Ogilvy also challenges IBM to try new interactive approaches, such as using podcasts during the U.S. Open to broadcast scores and show IBM technology in action.
"It is like a great marriage," Bigley said. "We have grown together and we have made changes together. They know our brand as well as we do."
Chris Wall, senior partner and co-creative director at Ogilvy & Mather, New York, said one of the most important attributes in a strong agency-client relationship is honesty. "With IBM, we have been allowed to be honest, and they have been honest with us," he said. "The problem agencies get into is the fear that if they're honest, clients will either fire them or not buy what they're asking them to do."
Wall also said that having consistency is important, particularly with account management. The average tenure of agency people working on the IBM account is five years. Wall has been on the account for nine years.
With so many high-profile account changes and reviews opened recently, including Intel, AMD, Sun Microsystems, Bank of America and Office Depot, long-standing agency relationships are becoming harder to find.
One of the longer relationships is a partnership between Dow Chemical Co. and Alexander Marketing Services, Grand Rapids, Mich. Alexander has served as agency of record for Dow's chemical division for 25 years.
"[Alexander Marketing President] Bob Milroy and his organization really proved to me that they wanted to be students of my business," said Jean Aukerman, global brand manager for Dow Fiber Solutions and previously global marketing communications manager for Dow's chemical business. "They care about the nuts and bolts of our business today and where it is going," she said.
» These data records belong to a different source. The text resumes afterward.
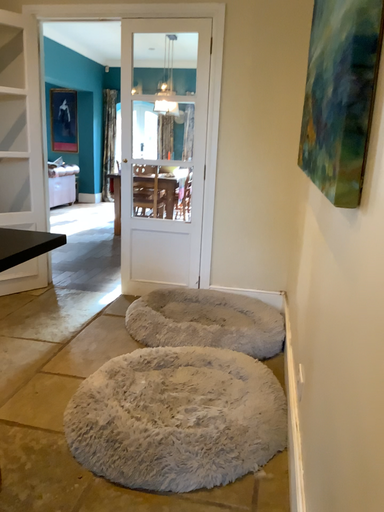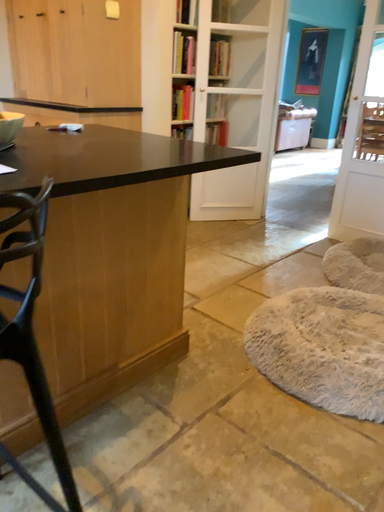
Question: Which way did the camera rotate in the video?

Choices:
 (A) rotated left
 (B) rotated right

Answer: (A)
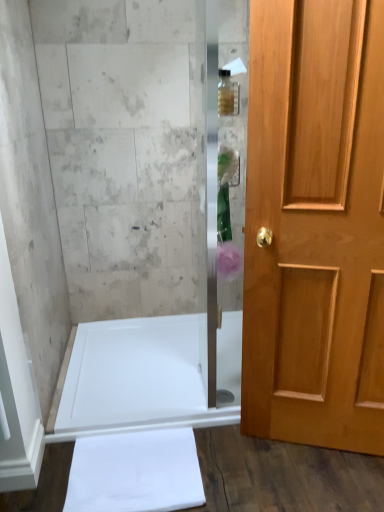
This screenshot has height=512, width=384. Identify the location of unoccupied area in front of light brown wooden door at right. (318, 484).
Milroy said a key ingredient to strong client-agency relationships is the consistency of employees working on the account. Two of the four account supervisors working on the Dow account have been on the account for more than 20 years.
"While continuity of client service is very key, hand in hand is intimately understanding and knowing their business," Milroy said.
The agency hires people with strong technical and business backgrounds in addition to agency experience, he said.
Milroy said one of the downsides to a long-standing relationship is the risk of complacency.
"The new people coming in don't know you from Adam. It can actually hurt you if you have been there forever," he said. "You have to internally challenge yourselves to avoid complacency."
With this in mind, Alexander has established internal review processes and benchmarking standards for its work. "Even 30-plus years later, we never take the client for granted," he said.